A new report on the state of the city’s housing released today by NYU’s Furman Center for Real Estate and Urban Policy has a special focus on gentrification and neighborhoods that have seen rapid change in the last few decades. The report provides quantitative evidence that confirms what we already know– that rents are rising, people are being displaced, and areas around the city including Bushwick, Williamsburg, and the Lower East Side look very different today than they did in 1990, or even 2000. But there are a couple of surprises worth noting. We’ll have an in-depth followup tomorrow, but for now here’s a summary of the report’s findings.
There are only a few neighborhoods left in the city that are not gentrified or gentrifying, according to the report. These include Highbridge, Kingsbridge, University Heights/Fordham, Soundview/Parkchester, Bensonhurst, Coney Island, and East New York. The rest of the city falls into two categories: either gentrifying or higher-income. B+B’s five neighborhoods fall into the former category– Bushwick, Williamsburg, Greenpoint, East Village, and the Lower East Side/Chinatown are all gentrifying areas. Which, duh. But so are places like Bed-Stuy, Brownsville, Crown Heights, and East Harlem. On average, these areas saw a 30 percent increase in rent between 2000 and 2010-2014.
But taken individually, average rent increases (from 1990 to 2010-2014) in these shifting areas varies considerably. Greeenpoint/Williamsburg, unsurprisingly, has seen the greatest increase at 78.7 percent. In Bushwick, that number is 44 percent. In South Crown Heights, it’s 18.1 percent. Only two neighborhoods have seen a decrease, Mid-Island and Queens Village, and these areas qualify as “higher-income.” Even non-gentrifying areas saw an increase: East New York, for example, saw an 8.2 percent rise.
Average rents in Greenpoint/Williamsburg were between $751 and $1,000 in 1990, but have risen to over $1,250 across all of the neighborhood’s census tracts. College graduates, less than 30 percent of Greenpoint/Williamsburg’s population in 1990, are now greater than 50 percent. And Williamsburg’s Hispanic population has dramatically decreased in recent years.
Despite rapid change in gentrifying neighborhoods, these areas still haven’t gained back the population loss that was suffered by the city during the economic downturn of the ’70s, a decline that continued even into the ’80s when the economy was on its way back up. In 2010, population in these areas was still 15.8 percent lower than it was in 1970, while the rest of the city experienced a 3.6 percent gain from 1970 to 2010.

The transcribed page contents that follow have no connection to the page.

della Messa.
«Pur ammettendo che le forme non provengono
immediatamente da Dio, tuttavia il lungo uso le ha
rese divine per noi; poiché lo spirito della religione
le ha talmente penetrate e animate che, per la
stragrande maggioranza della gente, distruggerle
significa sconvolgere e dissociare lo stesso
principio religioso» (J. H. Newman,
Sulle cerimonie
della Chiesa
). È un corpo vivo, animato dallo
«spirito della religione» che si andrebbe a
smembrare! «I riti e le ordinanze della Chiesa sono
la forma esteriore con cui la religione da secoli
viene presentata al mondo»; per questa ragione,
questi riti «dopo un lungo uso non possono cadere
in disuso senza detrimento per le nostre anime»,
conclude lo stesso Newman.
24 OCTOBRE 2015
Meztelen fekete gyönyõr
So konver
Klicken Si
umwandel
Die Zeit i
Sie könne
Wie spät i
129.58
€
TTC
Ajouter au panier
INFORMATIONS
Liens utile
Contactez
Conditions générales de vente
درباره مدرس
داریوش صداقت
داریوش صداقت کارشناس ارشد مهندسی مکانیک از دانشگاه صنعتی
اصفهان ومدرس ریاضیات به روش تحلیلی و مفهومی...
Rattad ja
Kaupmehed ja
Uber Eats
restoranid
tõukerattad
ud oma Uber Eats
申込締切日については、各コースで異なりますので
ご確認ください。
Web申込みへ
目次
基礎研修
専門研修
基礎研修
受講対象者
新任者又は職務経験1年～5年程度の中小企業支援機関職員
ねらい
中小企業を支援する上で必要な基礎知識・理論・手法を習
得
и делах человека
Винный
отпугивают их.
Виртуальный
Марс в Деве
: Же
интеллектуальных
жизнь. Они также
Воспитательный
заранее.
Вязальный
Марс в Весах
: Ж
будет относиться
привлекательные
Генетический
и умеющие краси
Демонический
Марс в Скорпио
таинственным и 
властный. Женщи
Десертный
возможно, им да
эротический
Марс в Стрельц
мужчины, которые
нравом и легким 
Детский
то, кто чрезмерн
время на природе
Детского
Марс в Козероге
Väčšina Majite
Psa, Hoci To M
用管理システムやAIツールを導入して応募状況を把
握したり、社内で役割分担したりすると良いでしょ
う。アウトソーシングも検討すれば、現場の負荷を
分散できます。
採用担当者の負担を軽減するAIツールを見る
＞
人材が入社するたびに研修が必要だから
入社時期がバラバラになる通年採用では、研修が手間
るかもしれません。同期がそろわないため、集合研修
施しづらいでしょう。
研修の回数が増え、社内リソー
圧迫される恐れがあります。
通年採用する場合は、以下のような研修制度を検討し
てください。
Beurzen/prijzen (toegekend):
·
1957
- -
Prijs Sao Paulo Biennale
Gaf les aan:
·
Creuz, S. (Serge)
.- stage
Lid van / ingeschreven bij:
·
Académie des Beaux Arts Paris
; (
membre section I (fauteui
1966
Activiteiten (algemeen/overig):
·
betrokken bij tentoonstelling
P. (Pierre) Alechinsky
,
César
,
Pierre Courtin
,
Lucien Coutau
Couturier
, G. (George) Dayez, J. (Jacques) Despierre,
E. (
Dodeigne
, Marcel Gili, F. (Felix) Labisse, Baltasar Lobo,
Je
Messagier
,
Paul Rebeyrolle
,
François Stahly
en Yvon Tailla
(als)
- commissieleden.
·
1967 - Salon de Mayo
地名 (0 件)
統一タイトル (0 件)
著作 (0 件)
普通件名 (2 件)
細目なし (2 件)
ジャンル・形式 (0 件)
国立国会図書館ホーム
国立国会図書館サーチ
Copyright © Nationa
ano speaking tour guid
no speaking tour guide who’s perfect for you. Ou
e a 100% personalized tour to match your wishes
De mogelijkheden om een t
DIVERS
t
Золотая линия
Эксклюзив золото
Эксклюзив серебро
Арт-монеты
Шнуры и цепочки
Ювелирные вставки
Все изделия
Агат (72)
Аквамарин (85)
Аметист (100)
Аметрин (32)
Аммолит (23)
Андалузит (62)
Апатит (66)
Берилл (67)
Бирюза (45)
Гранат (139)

And yet, these areas added much more new housing than other, higher-population neighborhoods. Between 2000 and 2010, gentrifying areas gained 57,550 new units– that’s 33.8 percent of the new apartments added to the city overall in that period.
While the city as a whole has seen remarkable changes in the last few decades, as you might expect, the population shifts in gentrifying neighborhoods have been even more intensely skewed toward becoming “younger, more educated, and more weighted toward non-family households.” The report theorizes that this might explain why rent increases were more acute in these zones. Gentrifying neighborhoods have also become whiter– between 1990 and 2010, the population that identified as black fell from 37.9 to 30.9 percent (mirroring an overall trend in the city). But people who identify as white grew from 18.8 to 20.6 percent, which goes against the citywide trend of a decrease in the white population.
We’ve been hearing for a while now about the increasing wealth gap caused by stagnant or falling wages and the rising cost of housing, food, and other goods. Since 1990, New York City as a whole saw a slight increase in average household income but only until 2000, after which income decreased. However, the Furman report finds that gentrifying neighborhoods were the only areas to experience income growth between 2000 and 2010-2014– from $51,400 in 1990 to $58,550 in 2010-2014 (compared to average income in nabes that qualify as “higher income,” which was $95,200 in 2010-2014).
The Furman Center also offered several observations that could be indicators of the impact of rising costs in gentrifying neighborhoods, though they caution that “there is no way to measure the effect of rising rents” and that their conclusions are simply “suggestive insights.” These figures numbers that demonstrate a decline in the number of low-income residents in gentrifying neighborhoods, something that could mean “that low-income residents have become less able to move into or remain in gentrifying neighborhoods,” or that “poor residents are more able to lift themselves out of poverty in gentrifying neighborhoods,” or that both of these outcomes are occurring. (Though it should be pointed out that there’s no shortage of anecdotal evidence to indicate that people are being priced-out of their neighborhoods and displaced – see: predatory landlords.)
Other indicators hint that life has become more difficult for low-income residents living in gentrifying areas. Rent burden has increased more dramatically in these areas than in the rest of the city, and likewise the number of low-income rental units have “declined the most in gentrifying areas.” On the whole, the city’s population is continuing to shift and taking a beating when it comes to “rent pressures,” but the Furman report concludes that these changes are “magnified in gentrifying areas.”